# WHAT IS REQUIRED
Please copy all of the data that follows exactly, leaving any pictures out.

• • • •

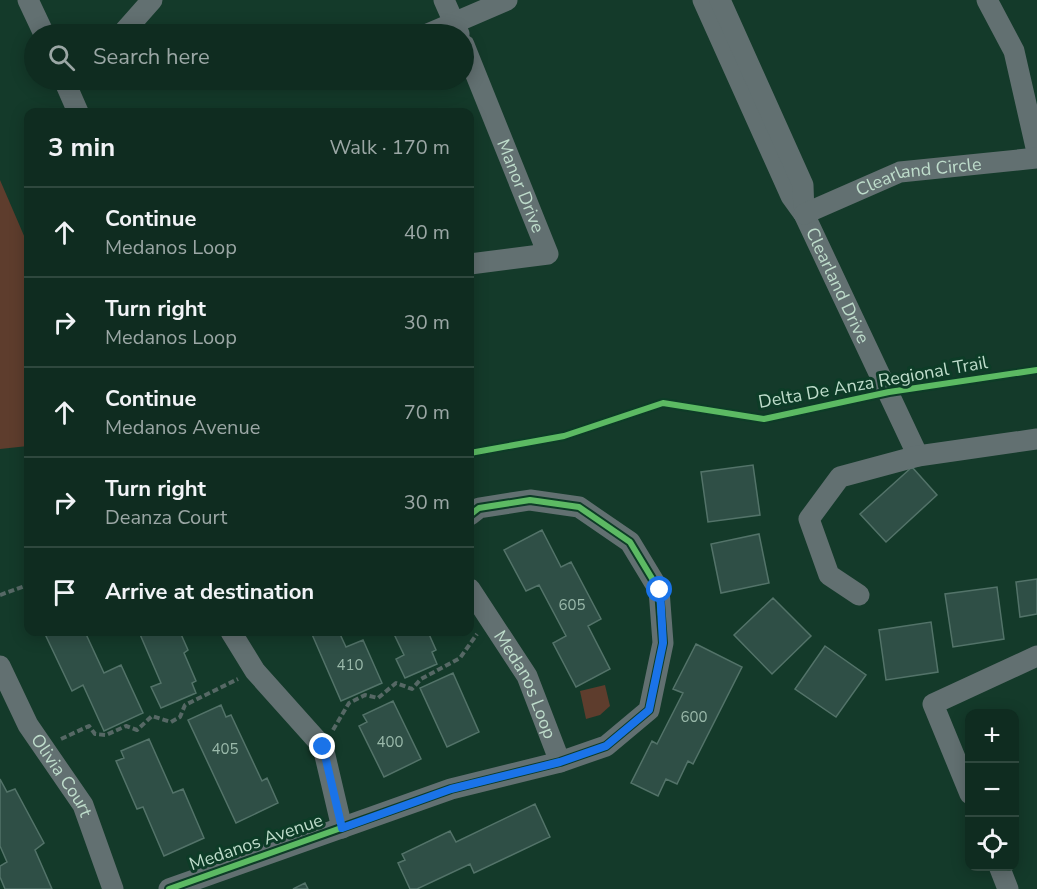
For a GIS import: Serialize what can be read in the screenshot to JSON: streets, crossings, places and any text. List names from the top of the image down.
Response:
{
  "streets": {
    "street": [
      "Clearland Circle",
      "Manor Drive",
      "Clearland Drive",
      "Medanos Loop",
      "Olivia Court",
      "Medanos Avenue"
    ],
    "cycle path": ["Delta De Anza Regional Trail"]
  },
  "crossings": [
    ["Clearland Circle", "Clearland Drive"],
    ["Medanos Loop", "Medanos Avenue"]
  ],
  "house_numbers": [
    "605",
    "410",
    "600",
    "400",
    "405"
  ],
  "page": {
    "search": "Search here",
    "heading": ["3 min", "Walk · 170 m"],
    "list": [
      ["Continue", "Medanos Loop", "40 m"],
      ["Turn right", "Medanos Loop", "30 m"],
      ["Continue", "Medanos Avenue", "70 m"],
      ["Turn right", "Deanza Court", "30 m"],
      "Arrive at destination"
    ],
    "map_buttons": ["+", "−"]
  }
}
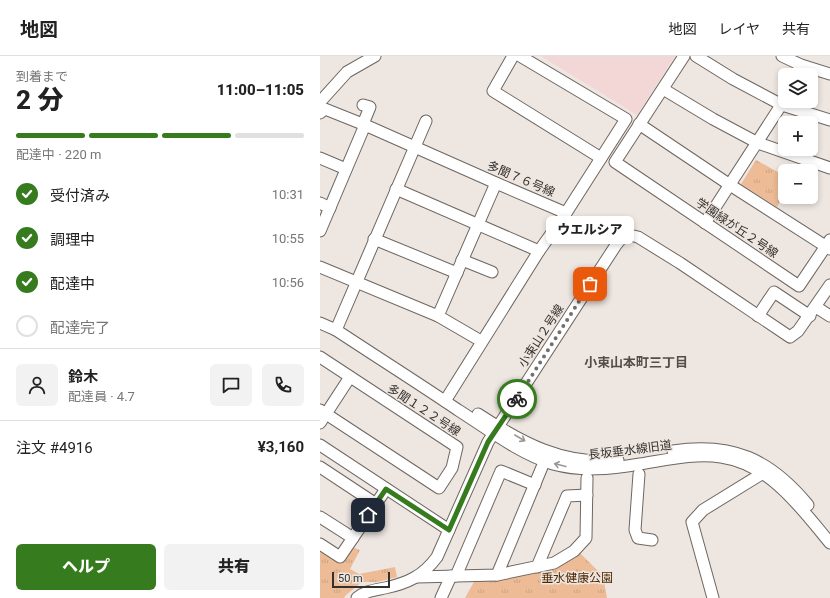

• • • •

# SOLUTION TO THIS EXERCISE
For a GIS import: Serialize what can be read in the screenshot to JSON: streets, crossings, places and any text. List names from the top of the image down.
Response:
{
  "streets": {
    "street": [
      "Clearland Circle",
      "Manor Drive",
      "Clearland Drive",
      "Medanos Loop",
      "Olivia Court",
      "Medanos Avenue"
    ],
    "cycle path": ["Delta De Anza Regional Trail"]
  },
  "crossings": [
    ["Clearland Circle", "Clearland Drive"],
    ["Medanos Loop", "Medanos Avenue"]
  ],
  "house_numbers": [
    "605",
    "410",
    "600",
    "400",
    "405"
  ],
  "page": {
    "search": "Search here",
    "heading": ["3 min", "Walk · 170 m"],
    "list": [
      ["Continue", "Medanos Loop", "40 m"],
      ["Turn right", "Medanos Loop", "30 m"],
      ["Continue", "Medanos Avenue", "70 m"],
      ["Turn right", "Deanza Court", "30 m"],
      "Arrive at destination"
    ],
    "map_buttons": ["+", "−"]
  }
}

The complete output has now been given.